05/07/10

Jogos Florais

Medram em Portugal os concursos literários. Não há autarquia com um vulto local para polir que não se lembre de lançar a sua competição. Prémios de poesia, de ensaio, de ficção, de melhor receita de cozido. Isto em si nada de mal tem. O pior é quando nos lembramos de ir ver/ler quem é que afinal colhe os louros nestas tão descentralizadas e meritórias iniciativas.
Tomemos por exemplo o Prémio Nacional de Conto Manuel da Fonseca, promovido pela câmara municipal de Santiago do Cacém. E partamos à descoberta de uma das últimas obras a sofrer a sua distinção: A Sul da Escrita, de Dora Nunes Gago.
Declaradamente uma espécie de «panteão espiritual» de escritores nascidos entre o Alentejo e o Algarve, esta recolha de contos parece apostada em deixar explícitas as suas balizas geográficas, apelando a imagens tão potentes como inovadoras: o «canto trinado das cigarras», o «odor amarelecido do feno aquecido pelo sol quente», o «cheiro forte da terra molhada e criadora». Esta pulsão telúrica, mesmo ao gosto dos centos de júris que pululam por essas províncias literatas, promete coisa boa. Lamentavelmente, só posso contar com excertos encontrados na net, pois não levo a maluquice ao ponto de gastar dinheiro nestas coisas.

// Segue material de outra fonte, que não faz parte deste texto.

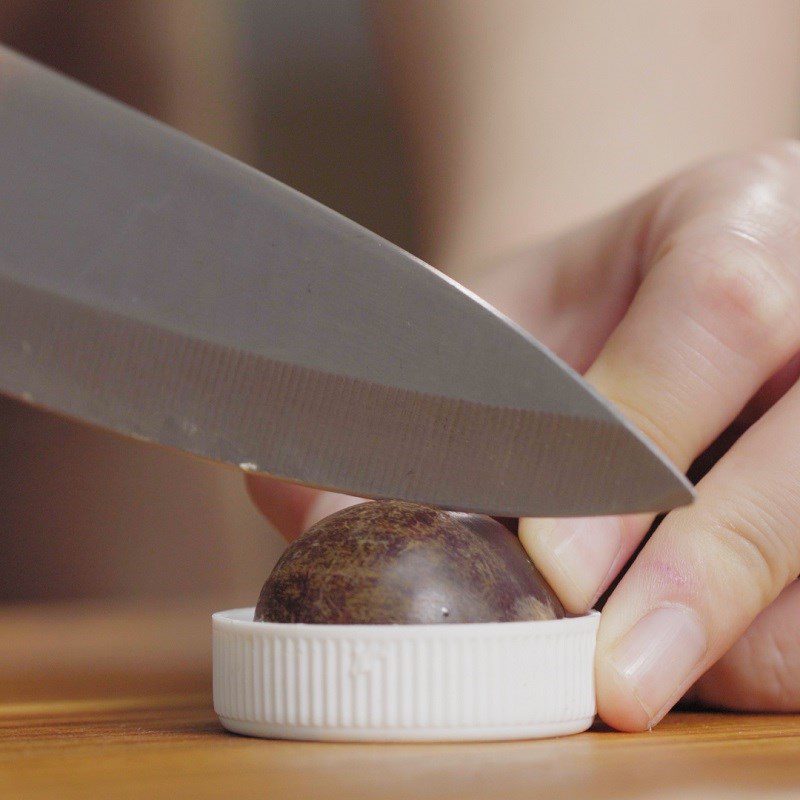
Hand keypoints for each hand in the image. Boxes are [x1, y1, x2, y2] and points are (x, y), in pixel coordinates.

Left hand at [248, 141, 799, 729]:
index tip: (554, 563)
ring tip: (635, 675)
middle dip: (701, 571)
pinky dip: (764, 647)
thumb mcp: (508, 314)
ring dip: (737, 632)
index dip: (634, 440)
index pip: (717, 311)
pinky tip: (689, 657)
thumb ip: (416, 389)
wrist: (671, 292)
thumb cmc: (593, 308)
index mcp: (740, 216)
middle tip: (609, 675)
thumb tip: (299, 500)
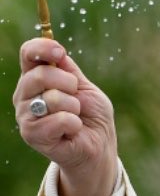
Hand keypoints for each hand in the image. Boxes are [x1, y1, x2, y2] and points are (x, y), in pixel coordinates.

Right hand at [14, 38, 117, 195]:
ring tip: (75, 118)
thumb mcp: (86, 88)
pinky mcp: (31, 134)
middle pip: (39, 74)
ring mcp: (25, 115)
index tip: (60, 53)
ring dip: (73, 108)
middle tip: (77, 98)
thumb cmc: (92, 117)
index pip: (28, 54)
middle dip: (68, 84)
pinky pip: (59, 120)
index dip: (43, 49)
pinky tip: (73, 130)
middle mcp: (25, 95)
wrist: (99, 147)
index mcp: (35, 78)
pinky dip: (74, 124)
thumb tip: (56, 51)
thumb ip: (69, 70)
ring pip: (51, 98)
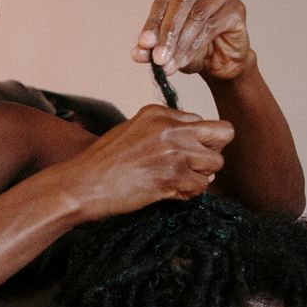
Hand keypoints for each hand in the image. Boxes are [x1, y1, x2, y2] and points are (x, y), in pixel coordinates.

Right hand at [70, 103, 233, 217]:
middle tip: (195, 167)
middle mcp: (170, 128)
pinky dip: (190, 193)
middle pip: (223, 134)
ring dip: (201, 176)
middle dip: (212, 152)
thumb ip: (162, 131)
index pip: (202, 121)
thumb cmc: (102, 164)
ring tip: (179, 182)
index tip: (183, 154)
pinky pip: (201, 186)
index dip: (198, 141)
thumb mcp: (132, 131)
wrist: (84, 185)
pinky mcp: (173, 176)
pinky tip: (171, 193)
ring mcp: (174, 151)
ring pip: (215, 164)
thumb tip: (191, 143)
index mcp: (159, 113)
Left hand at [132, 0, 252, 80]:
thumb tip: (136, 53)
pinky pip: (211, 26)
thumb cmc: (194, 44)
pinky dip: (195, 46)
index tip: (144, 44)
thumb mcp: (167, 45)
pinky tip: (184, 61)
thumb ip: (151, 46)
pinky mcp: (237, 9)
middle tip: (158, 58)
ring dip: (180, 44)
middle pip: (181, 1)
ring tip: (169, 64)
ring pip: (196, 16)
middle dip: (167, 33)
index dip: (153, 23)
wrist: (222, 60)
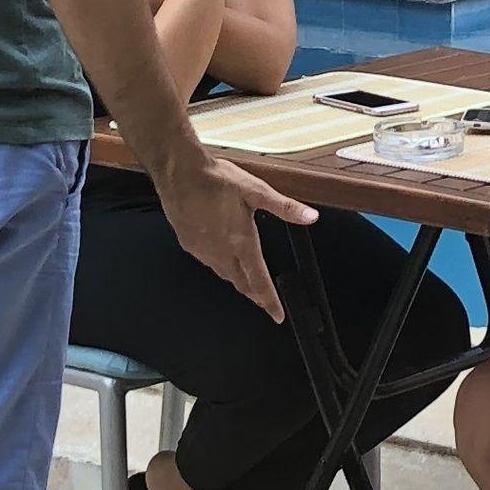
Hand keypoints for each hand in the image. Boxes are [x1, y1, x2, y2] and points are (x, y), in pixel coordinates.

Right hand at [148, 141, 314, 320]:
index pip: (259, 281)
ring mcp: (202, 251)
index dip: (269, 301)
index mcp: (241, 242)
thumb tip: (311, 217)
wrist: (179, 173)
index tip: (277, 316)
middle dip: (254, 294)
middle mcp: (221, 252)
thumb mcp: (256, 191)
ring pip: (223, 274)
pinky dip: (220, 265)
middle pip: (241, 283)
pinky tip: (223, 257)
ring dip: (237, 280)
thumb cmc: (217, 180)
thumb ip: (285, 207)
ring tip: (247, 283)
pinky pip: (208, 262)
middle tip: (265, 302)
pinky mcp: (188, 244)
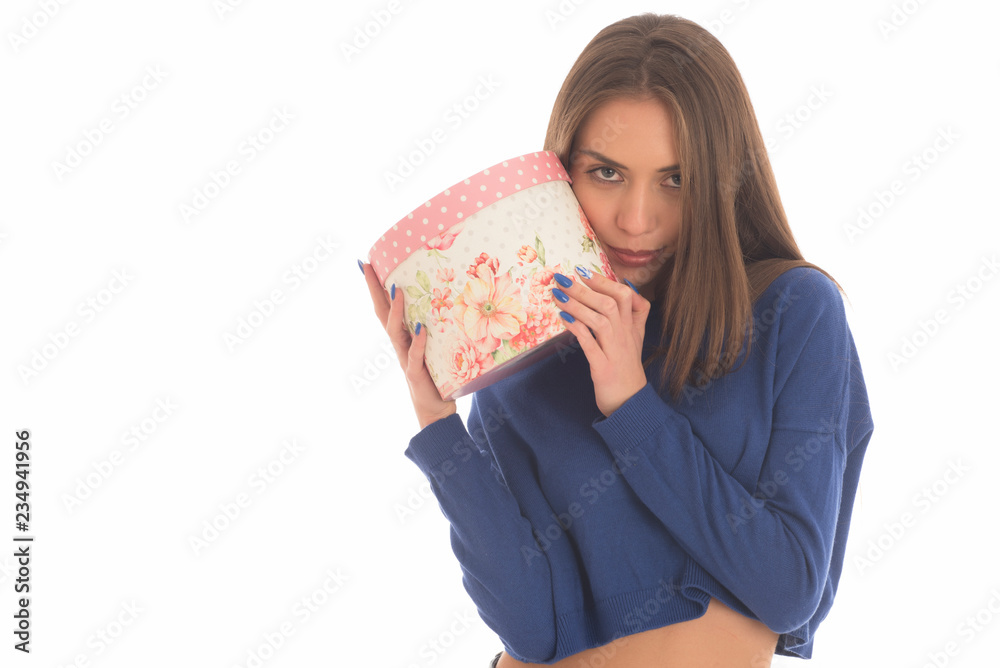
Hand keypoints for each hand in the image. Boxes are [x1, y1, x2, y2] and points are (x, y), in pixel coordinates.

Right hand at [361, 261, 456, 428]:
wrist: (436, 411)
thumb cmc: (436, 377)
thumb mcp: (434, 348)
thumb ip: (433, 328)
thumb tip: (443, 302)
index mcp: (402, 337)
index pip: (385, 307)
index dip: (375, 287)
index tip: (366, 263)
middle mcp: (400, 345)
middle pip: (381, 314)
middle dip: (374, 290)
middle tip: (366, 266)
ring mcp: (405, 358)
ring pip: (394, 331)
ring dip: (396, 310)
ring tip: (397, 289)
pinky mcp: (416, 372)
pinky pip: (415, 354)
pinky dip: (417, 341)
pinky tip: (420, 328)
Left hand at [550, 266, 650, 416]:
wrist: (630, 402)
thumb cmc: (626, 368)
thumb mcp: (634, 339)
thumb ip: (632, 313)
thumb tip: (625, 286)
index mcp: (632, 327)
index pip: (625, 296)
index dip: (605, 282)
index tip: (584, 271)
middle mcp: (625, 336)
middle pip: (610, 304)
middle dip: (585, 288)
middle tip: (562, 278)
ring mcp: (615, 351)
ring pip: (600, 320)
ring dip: (577, 305)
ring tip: (557, 294)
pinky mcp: (603, 367)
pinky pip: (590, 343)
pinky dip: (577, 328)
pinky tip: (563, 318)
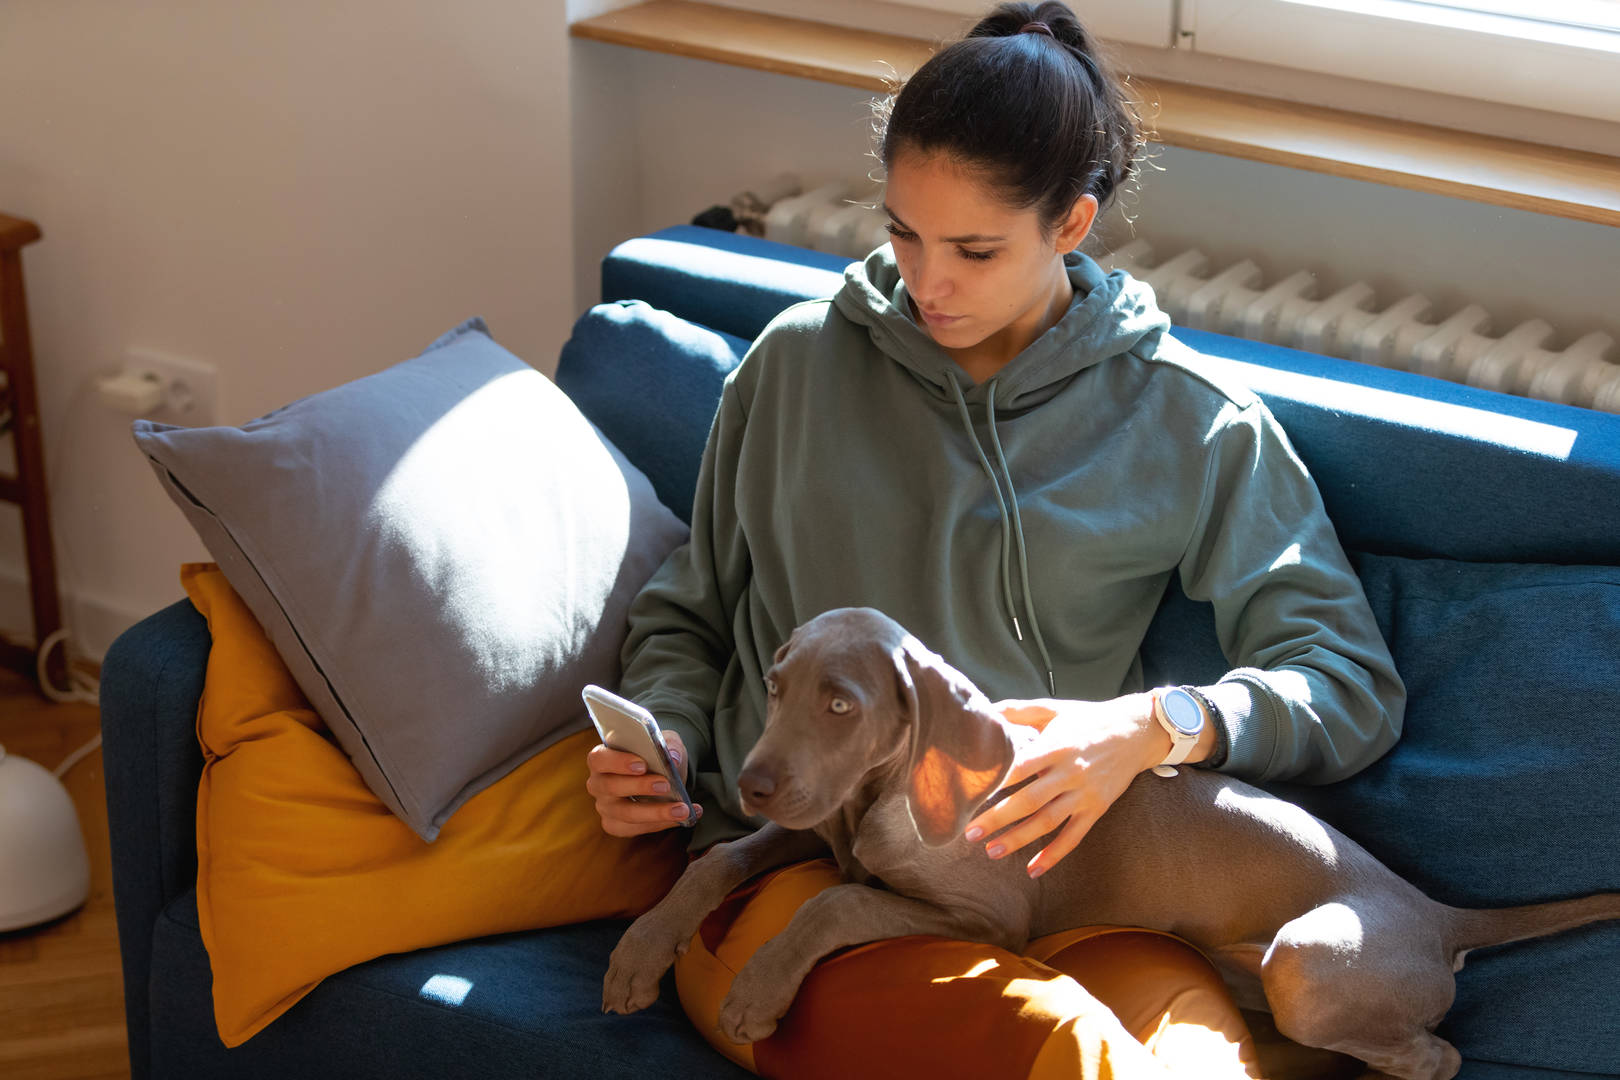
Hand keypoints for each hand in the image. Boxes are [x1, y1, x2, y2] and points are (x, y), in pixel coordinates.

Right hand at [586, 730, 701, 836]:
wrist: (660, 774)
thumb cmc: (655, 755)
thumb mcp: (665, 742)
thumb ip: (670, 745)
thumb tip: (674, 759)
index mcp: (602, 758)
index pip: (599, 759)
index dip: (618, 762)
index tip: (642, 765)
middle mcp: (598, 784)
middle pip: (611, 787)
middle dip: (640, 787)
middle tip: (666, 785)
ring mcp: (606, 807)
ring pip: (625, 814)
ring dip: (656, 812)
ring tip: (682, 809)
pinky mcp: (617, 825)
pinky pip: (637, 828)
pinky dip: (662, 823)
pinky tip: (682, 818)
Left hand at [962, 695, 1166, 878]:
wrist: (1137, 731)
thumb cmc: (1088, 718)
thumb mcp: (1054, 708)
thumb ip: (1018, 710)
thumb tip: (985, 711)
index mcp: (1056, 746)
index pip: (1020, 766)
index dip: (996, 781)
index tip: (971, 794)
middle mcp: (1070, 772)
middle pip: (1029, 800)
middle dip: (998, 818)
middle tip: (969, 832)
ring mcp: (1084, 793)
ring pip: (1047, 821)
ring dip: (1018, 839)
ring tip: (991, 851)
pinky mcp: (1097, 808)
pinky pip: (1073, 836)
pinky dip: (1054, 855)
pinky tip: (1033, 869)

A obra arranca com Os últimos dias de Ibn Amar. Na sua cela, o poeta explica-nos que «Corre o ano de 1086», o que não deixa de demonstrar um peculiar apreço pelo calendário juliano. Minudências. O melhor é mesmo a riqueza lexical, a originalidade das imagens, a força das metáforas. Ele há para todos os gostos: «os maduros raios de sol oferecidos ainda vagamente pelo crepúsculo», «o seu calor doce na minha pele», o tempo que é «semelhante ao corpo mole e lânguido de uma serpente», «o corcel de vento que montei em tantas batalhas». Tudo redimido, mesmo a tempo, pela obra do poeta, «depurada de toda a vileza e traição».

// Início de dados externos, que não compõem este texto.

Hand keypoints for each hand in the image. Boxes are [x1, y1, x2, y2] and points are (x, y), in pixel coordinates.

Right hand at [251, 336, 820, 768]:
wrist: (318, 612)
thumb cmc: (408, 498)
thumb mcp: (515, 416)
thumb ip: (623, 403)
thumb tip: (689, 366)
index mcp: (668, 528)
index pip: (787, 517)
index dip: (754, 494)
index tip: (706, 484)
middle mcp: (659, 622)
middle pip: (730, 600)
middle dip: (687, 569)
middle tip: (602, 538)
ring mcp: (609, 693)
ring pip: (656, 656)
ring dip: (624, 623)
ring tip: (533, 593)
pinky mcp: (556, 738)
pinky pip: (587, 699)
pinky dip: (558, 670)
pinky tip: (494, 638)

Se acham que o pobre Ammar sofreu tratos de polé, olhem que António Aleixo se vê «a caminho do hospital, quase deitado no chão da carroça do seu vizinho, para ver se adormece a dor e a agonia.» Não se alarmem, almas sensíveis, que «quando deixar a vida, é nessas quadras soltas que a sua alma continuará viva, permanecerá de geração em geração, a ensinar a profunda e sincera filosofia da vida». E ainda há um outro desgraçado que, mesmo prestes a fenecer, descobre que as «cores pujantes da natureza se convertiam em poesia». Isto dá arrepios. Dos maus.
Sendo que o referido prémio é bienal, será que isto é mesmo do melhor que em matéria de ficção curta se produziu em Portugal, durante 24 meses? Pondo a questão de forma menos caridosa: mas a que mentes lembrará premiar estas redacções liceais? Parece-me algo obsceno que se gaste bom dinheiro (o tal prémio atribui 5.000€ ao vencedor) na promoção de má literatura infanto-juvenil. Ficam iludidos os vencedores, mais pobres os cofres municipais e à toa os leitores, que são levados a comprar gato (prosinhas sem jeito) por lebre (um prémio tende a ser visto como selo de garantia).
Palpita-me que se a palavra “provincianismo” tiver um significado mesmo negativo é para usar a propósito de coisas assim.